Uma grande empresa produtora de celulose precisa possuir uma extensa área de terras para plantar suas florestas de eucalipto, de onde é extraído o produto. É o caso da Eldorado Celulose, que hoje pertence à holding J&F, dos irmãos Batista, também controladora da JBS.

Em 2017, em meio a uma crise enfrentada pelo grupo, a J&F acertou a venda do controle da Eldorado para a CA Investment, subsidiária da multinacional Paper Excellence, fundada e controlada pelo indonésio Jackson Widjaja.

Quase sete anos depois, no entanto, o negócio está cada vez mais longe de se concretizar, e o principal motivo é a lei que impede compra de imóveis rurais por estrangeiros no Brasil, sem a autorização prévia das autoridades.

O contrato previa a compra de 49,4% do capital da Eldorado pela CA Investment em 2017, com o pagamento de R$ 3,8 bilhões.
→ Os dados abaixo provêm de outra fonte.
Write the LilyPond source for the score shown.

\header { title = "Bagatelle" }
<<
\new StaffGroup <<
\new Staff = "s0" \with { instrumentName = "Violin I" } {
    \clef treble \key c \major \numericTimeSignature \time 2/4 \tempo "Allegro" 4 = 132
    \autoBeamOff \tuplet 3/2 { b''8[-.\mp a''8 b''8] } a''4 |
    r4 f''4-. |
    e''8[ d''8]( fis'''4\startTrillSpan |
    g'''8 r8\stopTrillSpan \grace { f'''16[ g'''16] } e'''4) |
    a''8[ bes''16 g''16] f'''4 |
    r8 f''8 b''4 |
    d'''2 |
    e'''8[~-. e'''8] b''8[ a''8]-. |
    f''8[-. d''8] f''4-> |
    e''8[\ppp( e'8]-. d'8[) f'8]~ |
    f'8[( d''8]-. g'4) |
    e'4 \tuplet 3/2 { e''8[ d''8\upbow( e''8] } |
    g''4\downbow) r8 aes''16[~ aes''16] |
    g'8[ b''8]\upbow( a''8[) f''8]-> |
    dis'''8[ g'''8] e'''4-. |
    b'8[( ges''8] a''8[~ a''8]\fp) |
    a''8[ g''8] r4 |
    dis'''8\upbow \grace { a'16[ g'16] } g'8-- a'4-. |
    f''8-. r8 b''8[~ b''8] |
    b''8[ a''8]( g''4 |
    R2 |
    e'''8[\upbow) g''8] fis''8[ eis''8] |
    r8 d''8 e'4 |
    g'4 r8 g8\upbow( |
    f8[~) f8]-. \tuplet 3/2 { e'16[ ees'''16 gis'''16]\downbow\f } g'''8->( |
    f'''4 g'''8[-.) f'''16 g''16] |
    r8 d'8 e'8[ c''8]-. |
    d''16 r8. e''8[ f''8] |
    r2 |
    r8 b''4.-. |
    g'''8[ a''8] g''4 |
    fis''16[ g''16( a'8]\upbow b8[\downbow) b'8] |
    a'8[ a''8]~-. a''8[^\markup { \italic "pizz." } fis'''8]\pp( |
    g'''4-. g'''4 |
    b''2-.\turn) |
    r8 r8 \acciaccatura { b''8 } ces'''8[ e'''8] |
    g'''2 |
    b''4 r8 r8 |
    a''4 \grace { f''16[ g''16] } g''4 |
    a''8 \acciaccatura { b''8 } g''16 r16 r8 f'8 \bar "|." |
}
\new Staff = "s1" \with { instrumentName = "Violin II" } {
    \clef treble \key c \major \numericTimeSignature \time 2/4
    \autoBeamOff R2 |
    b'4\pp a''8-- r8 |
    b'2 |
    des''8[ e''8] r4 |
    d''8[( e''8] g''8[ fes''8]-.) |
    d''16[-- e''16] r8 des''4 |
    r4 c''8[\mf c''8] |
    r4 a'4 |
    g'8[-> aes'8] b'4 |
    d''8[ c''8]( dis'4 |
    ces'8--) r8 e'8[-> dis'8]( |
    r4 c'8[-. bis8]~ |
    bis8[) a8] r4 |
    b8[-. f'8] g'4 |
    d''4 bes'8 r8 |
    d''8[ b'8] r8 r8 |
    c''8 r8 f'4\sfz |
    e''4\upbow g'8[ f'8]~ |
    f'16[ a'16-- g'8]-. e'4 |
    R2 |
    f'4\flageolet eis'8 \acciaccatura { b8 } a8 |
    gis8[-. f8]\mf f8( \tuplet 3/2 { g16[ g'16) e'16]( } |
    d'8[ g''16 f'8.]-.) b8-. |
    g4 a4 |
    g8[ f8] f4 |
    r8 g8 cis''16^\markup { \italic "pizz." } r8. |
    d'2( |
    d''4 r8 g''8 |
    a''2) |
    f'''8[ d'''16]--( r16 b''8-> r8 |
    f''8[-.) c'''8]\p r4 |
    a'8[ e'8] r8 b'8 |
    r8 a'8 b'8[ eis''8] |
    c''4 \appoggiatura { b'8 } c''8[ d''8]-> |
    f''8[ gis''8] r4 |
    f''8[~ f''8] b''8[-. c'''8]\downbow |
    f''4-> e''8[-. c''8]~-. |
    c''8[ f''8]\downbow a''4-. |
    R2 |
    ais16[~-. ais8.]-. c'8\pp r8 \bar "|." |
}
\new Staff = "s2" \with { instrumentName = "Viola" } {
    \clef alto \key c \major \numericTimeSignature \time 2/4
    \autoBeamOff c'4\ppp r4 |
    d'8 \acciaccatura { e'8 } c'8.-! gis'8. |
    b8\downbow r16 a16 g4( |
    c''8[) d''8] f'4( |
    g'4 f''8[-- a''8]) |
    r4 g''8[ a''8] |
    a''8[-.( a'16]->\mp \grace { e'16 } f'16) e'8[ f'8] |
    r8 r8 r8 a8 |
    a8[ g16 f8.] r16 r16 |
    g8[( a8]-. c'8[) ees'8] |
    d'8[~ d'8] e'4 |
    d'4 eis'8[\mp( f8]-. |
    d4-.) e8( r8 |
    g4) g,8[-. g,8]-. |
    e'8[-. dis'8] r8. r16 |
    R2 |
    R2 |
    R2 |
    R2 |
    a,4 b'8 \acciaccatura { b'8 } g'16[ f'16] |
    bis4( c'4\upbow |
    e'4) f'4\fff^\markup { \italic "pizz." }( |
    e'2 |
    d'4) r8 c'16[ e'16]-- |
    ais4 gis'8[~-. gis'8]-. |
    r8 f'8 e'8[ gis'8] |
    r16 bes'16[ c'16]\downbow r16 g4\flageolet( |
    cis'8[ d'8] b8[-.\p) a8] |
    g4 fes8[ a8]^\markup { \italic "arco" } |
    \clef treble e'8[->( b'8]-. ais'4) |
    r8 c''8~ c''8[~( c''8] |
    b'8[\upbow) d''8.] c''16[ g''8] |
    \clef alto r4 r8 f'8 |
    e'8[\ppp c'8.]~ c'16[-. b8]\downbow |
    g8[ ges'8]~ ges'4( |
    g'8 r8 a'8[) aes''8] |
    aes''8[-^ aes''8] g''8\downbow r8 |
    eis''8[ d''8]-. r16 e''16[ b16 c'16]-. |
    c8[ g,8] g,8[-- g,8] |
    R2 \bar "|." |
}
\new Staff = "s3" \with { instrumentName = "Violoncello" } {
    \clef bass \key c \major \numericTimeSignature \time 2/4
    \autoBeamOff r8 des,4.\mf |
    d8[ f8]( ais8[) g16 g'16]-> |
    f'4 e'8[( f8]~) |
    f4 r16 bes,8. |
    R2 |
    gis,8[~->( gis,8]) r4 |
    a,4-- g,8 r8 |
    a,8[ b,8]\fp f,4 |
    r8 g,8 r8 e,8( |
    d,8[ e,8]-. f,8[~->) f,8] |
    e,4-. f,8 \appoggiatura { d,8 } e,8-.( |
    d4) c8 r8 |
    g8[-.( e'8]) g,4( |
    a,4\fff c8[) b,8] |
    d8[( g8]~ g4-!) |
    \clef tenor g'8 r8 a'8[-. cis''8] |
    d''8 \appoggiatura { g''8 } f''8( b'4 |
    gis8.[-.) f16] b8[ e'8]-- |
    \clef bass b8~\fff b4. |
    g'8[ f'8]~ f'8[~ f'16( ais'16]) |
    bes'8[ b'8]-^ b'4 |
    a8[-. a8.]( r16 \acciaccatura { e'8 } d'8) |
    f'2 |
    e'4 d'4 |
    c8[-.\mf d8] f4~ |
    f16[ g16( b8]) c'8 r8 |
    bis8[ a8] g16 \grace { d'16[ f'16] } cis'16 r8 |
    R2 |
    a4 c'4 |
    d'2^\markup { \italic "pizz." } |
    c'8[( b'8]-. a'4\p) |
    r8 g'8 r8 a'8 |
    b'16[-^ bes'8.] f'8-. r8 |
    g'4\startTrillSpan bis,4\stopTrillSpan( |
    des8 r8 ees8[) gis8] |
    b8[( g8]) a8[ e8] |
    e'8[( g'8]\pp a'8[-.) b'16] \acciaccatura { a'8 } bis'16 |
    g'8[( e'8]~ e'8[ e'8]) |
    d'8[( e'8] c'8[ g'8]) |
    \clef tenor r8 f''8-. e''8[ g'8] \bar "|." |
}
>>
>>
A subsidiária da Paper Excellence completaria a operação um ano depois, mas o pagamento dos 50,6% restantes não foi realizado até setembro de 2018, quando venceu o prazo para liquidar a transferência de ações.

Então foi iniciada uma arbitragem e o controle da Eldorado continua sendo disputado na Justiça. Em julho de 2023, o Tribunal Regional Federal da 4ª Região (TRF-4) já havia suspendido a transferência de controle da Eldorado.

A alegação é a mesma exposta na nota técnica do Instituto Nacional de Colonização e Reforma Agrária (Incra), exposta nesta terça pela Eldorado em comunicado ao mercado.

Segundo o órgão, a Eldorado é proprietária e arrendatária de terras. Segundo informações da própria companhia, são quase 250 mil hectares de florestas.

Assim, a transferência de controle da companhia precisa de uma autorização prévia do Congresso Nacional e dos demais órgãos de regulação, já que a Paper Excellence é uma empresa estrangeira.

Por isso, o Incra recomendou, inclusive à Comissão de Valores Mobiliários (CVM), o cancelamento do contrato firmado em 2017 entre J&F e CA Investment.

No comunicado, a Eldorado afirma que vai orientar seus acionistas a “adotar as providências cabíveis”, e que “se houver interesse de ambas as partes em nova transação, solicitar ao Incra e aos demais órgãos competentes prévia autorização para o negócio”.

Em nota enviada ao AgFeed, a J&F Investimentos diz que tomou conhecimento da posição do Incra e lembra que ela é idêntica àquelas já tomadas pela Advocacia-Geral da União (AGU) e pelo Ministério Público Federal (MPF).

“Em razão da conclusão técnica do Incra de que o contrato de venda da Eldorado não poderia ter sido firmado e considerando que a AGU já afirmou em três pareceres que ‘a consequência é a nulidade de pleno direito’, a J&F aguarda a concordância da Paper Excellence para o desfazimento amigável e voluntário do negócio, como recomendado pela autarquia, com a devolução do valor já pago, evitando assim prejuízos ainda mais graves às operações da Eldorado”, diz a holding.

Procurada pela reportagem, a Paper Excellence Brasil não se posicionou até o fechamento desta reportagem.

Lei da década de 1960

A questão da compra de imóveis rurais por estrangeiros é bastante discutida dentro do agronegócio e, segundo um advogado especialista em direito imobiliário, que prefere não se identificar, as decisões seguem a lei que foi promulgada na década de 1960.

“A lei precisa ser modernizada. É legítimo haver uma preocupação com a segurança nacional, a soberania, questões de fronteira. Mas empresas e investidores estrangeiros querem desenvolver negócios no Brasil, especialmente no agronegócio, segmento que mais cresce no país”, diz esse advogado.

Ele conta que muitos cartórios desconhecem a legislação e não é incomum a transferência de imóveis rurais para estrangeiros sem que o Incra sequer tome conhecimento.

“A análise é morosa, burocrática e dificulta a operação. O Incra não tem mão de obra para estudar todas as particularidades. As autorizações demoram pelo menos dois anos para sair”, diz o especialista.

Ele cita o exemplo de empresas de energia que querem comprar terras para instalar painéis solares. “Não há uma instrução específica para esse fim na lei. Há mais de uma década que não se avança nessa pauta”.

O advogado conta que empresas e investidores acabam arrumando alternativas para conseguir entrar no segmento, principalmente via Fundos de Participação e Fiagros. “A legislação não trata desse instrumento. A própria CVM tem dificuldade para criar um padrão”.